Specwarden lockupspecwarden
Engineering14 min read

How We Built a 200-Row DFMEA Reviewer for 31 Cents

By Richard C. · May 17, 2026


TL;DR

  • A real customer DFMEA is 100–500 rows. A naive single-API-call approach times out and exceeds token limits on anything above ~60 rows.
  • We chunk at 50 rows per call, run chunks in parallel via Promise.all, and cache the system prompt using Anthropic's prompt caching API (90% cost reduction on repeated calls for the same DFMEA).
  • Cross-chunk deduplication prevents the same finding from firing four times across four chunks. A simple normalize-and-deduplicate step at aggregation resolves most of this.
  • The whole stack — rule engine + AI reviewer + aggregation — costs 31 cents on a 200-row DFMEA at current Anthropic list pricing. With prompt caching, second and subsequent runs on the same file cost roughly 3 cents.

The Problem: 200-Row DFMEAs Were Timing Out

When we started building Specwarden, our test suite used 5–7 row "fixture" DFMEAs — small enough to fit in a single Anthropic API call, fast enough to iterate on prompt design. The early eval results looked great: 91.7% coverage on planted issues, all hallucination ceilings met.

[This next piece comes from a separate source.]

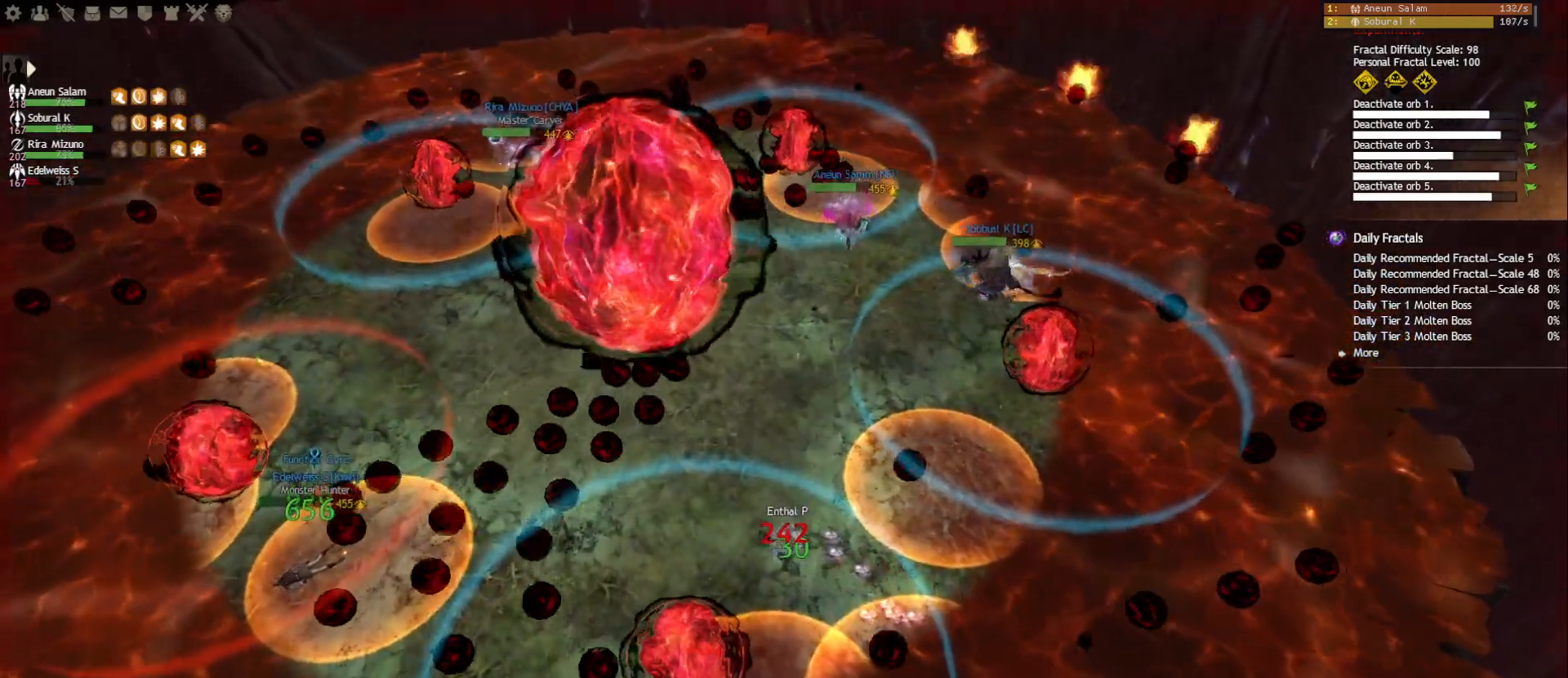
{"keys": ["a", "s"], "mouse": ["right"], "events": [[267, "a", "down"], [300, "s", "down"], [333, "d", "up"]]}
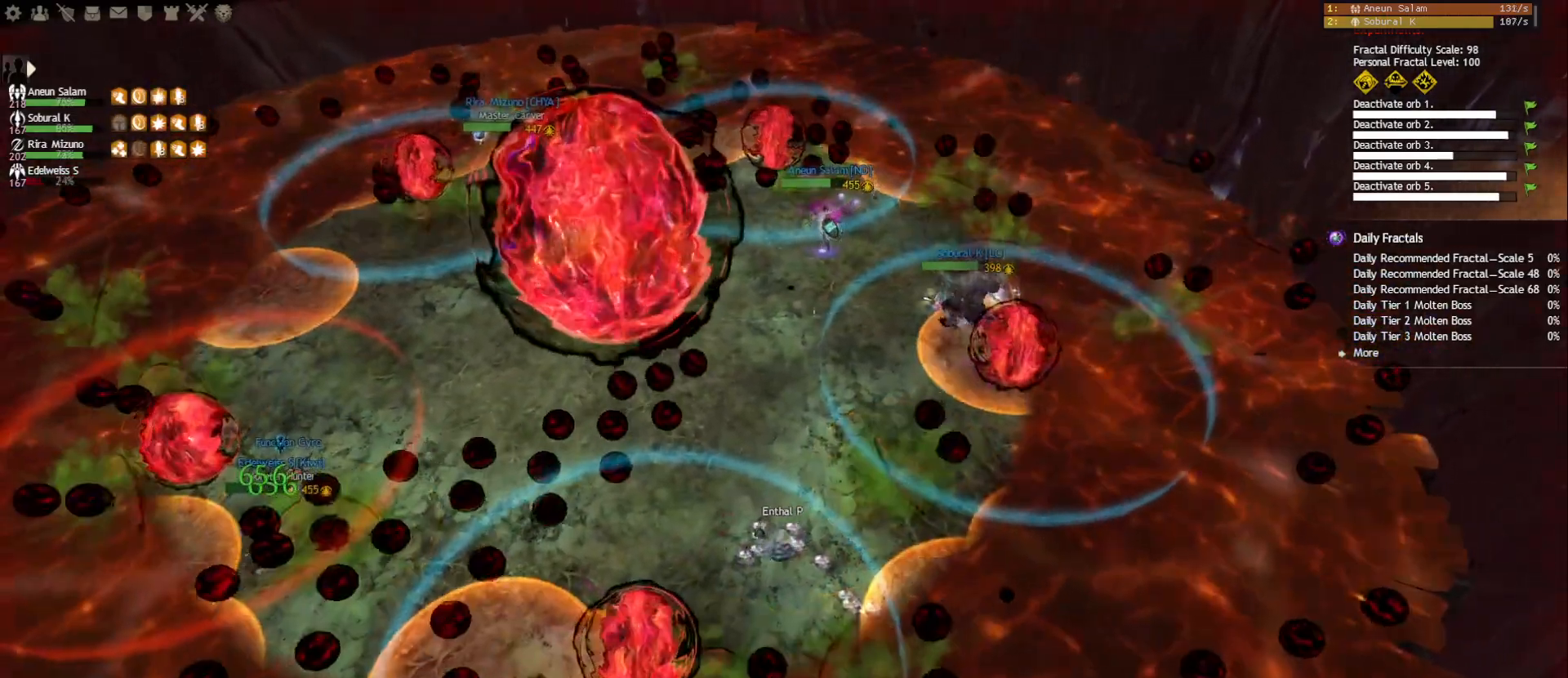
{"keys": ["d"], "mouse": ["right"], "events": [[183, "a", "up"], [200, "d", "down"], [267, "s", "up"]]}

Then we tried a real customer file.

A real DFMEA from a Tier-2 automotive supplier had 147 rows. Sent as a single Anthropic call, it hit the 60-second Vercel serverless function timeout before Sonnet finished processing. Even when we extended the timeout (by moving to a Render service, which gives us more control), the response came back with 3,000–4,000 tokens when we had set a max_tokens limit of 4096 — meaning Sonnet was truncating the output partway through the findings list.

We also found that at ~100+ rows, Sonnet's attention on the last 30 rows of the DFMEA degraded noticeably. Findings that would have been caught on a small fixture were missed on large ones because the model's effective context window was saturated.

The fix was chunking.

Chunking Strategy: 50 Rows Per Chunk, Parallel Calls

We land at 50 rows per chunk. The reasoning:

  • 50 rows produces a user message of roughly 8,000–12,000 tokens, well within the context window with room for a detailed system prompt.
  • Sonnet 4.6 performs reliably on 50-row chunks: no attention degradation, no truncation, findings completeness close to single-call accuracy on short fixtures.
  • 50 rows means a 200-row DFMEA splits into 4 chunks. At roughly 20–25 seconds per chunk, running them in parallel (via Promise.all) keeps total wall time under 30 seconds.

The chunk boundaries matter too. We align chunk boundaries on Item groups where possible — so related rows (different failure modes for the same component) stay in the same chunk. Specwarden's parser tracks the "Item" column value during row normalization and uses it as a split signal.

function chunkRows(rows: ParsedRow[], chunkSize = 50): ParsedRow[][] {
  const chunks: ParsedRow[][] = []
  let i = 0
  while (i < rows.length) {
    const end = Math.min(i + chunkSize, rows.length)
    // Try to extend chunk to end of current Item group
    let j = end
    while (j < rows.length && j < i + chunkSize + 10 && rows[j]!['Item'] === rows[end - 1]!['Item']) {
      j++
    }
    chunks.push(rows.slice(i, j))
    i = j
  }
  return chunks
}

The + 10 buffer allows a chunk to grow slightly to avoid splitting an Item group. This keeps the max chunk size bounded while respecting logical boundaries in the data.

Prompt Caching: Why the Second Call is 90% Cheaper

Anthropic offers a prompt caching API that stores frequently-used prompt prefixes on their servers for up to 5 minutes. When a subsequent request shares the same cached prefix, the input tokens for that prefix are priced at roughly 10% of the standard rate.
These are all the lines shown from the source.